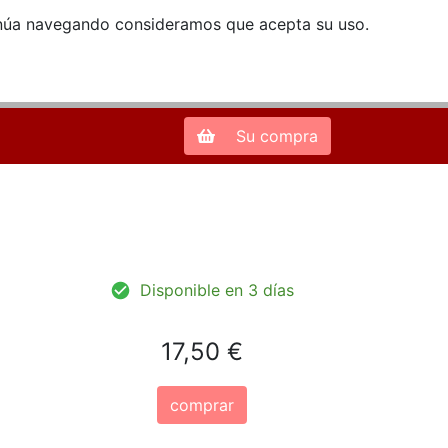
ntinúa navegando consideramos que acepta su uso.
Zona de Clientes
28013 Madrid |
913 66 41 41
| libreriamendez@telefonica.net
Su compra
Disponible en 3 días
17,50 €
comprar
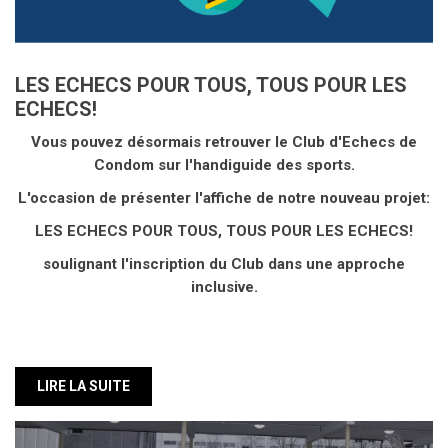
ECHECS!
Vous pouvez désormais retrouver le Club d'Echecs de
Condom sur l'handiguide des sports.
L'occasion de présenter l'affiche de notre nouveau projet:
LES ECHECS POUR TOUS, TOUS POUR LES ECHECS!
soulignant l'inscription du Club dans une approche
inclusive.
LIRE LA SUITE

..........

Instructions for the task: The records above are to be transcribed exactly, with every picture left out.

Response:
ntinúa navegando consideramos que acepta su uso.
Zona de Clientes
28013 Madrid |
913 66 41 41
| libreriamendez@telefonica.net
Su compra
Disponible en 3 días
17,50 €
comprar
ECHECS!
Vous pouvez désormais retrouver le Club d'Echecs de
Condom sur l'handiguide des sports.
L'occasion de présenter l'affiche de notre nouveau projet:
LES ECHECS POUR TOUS, TOUS POUR LES ECHECS!
soulignant l'inscription du Club dans une approche
inclusive.
LIRE LA SUITE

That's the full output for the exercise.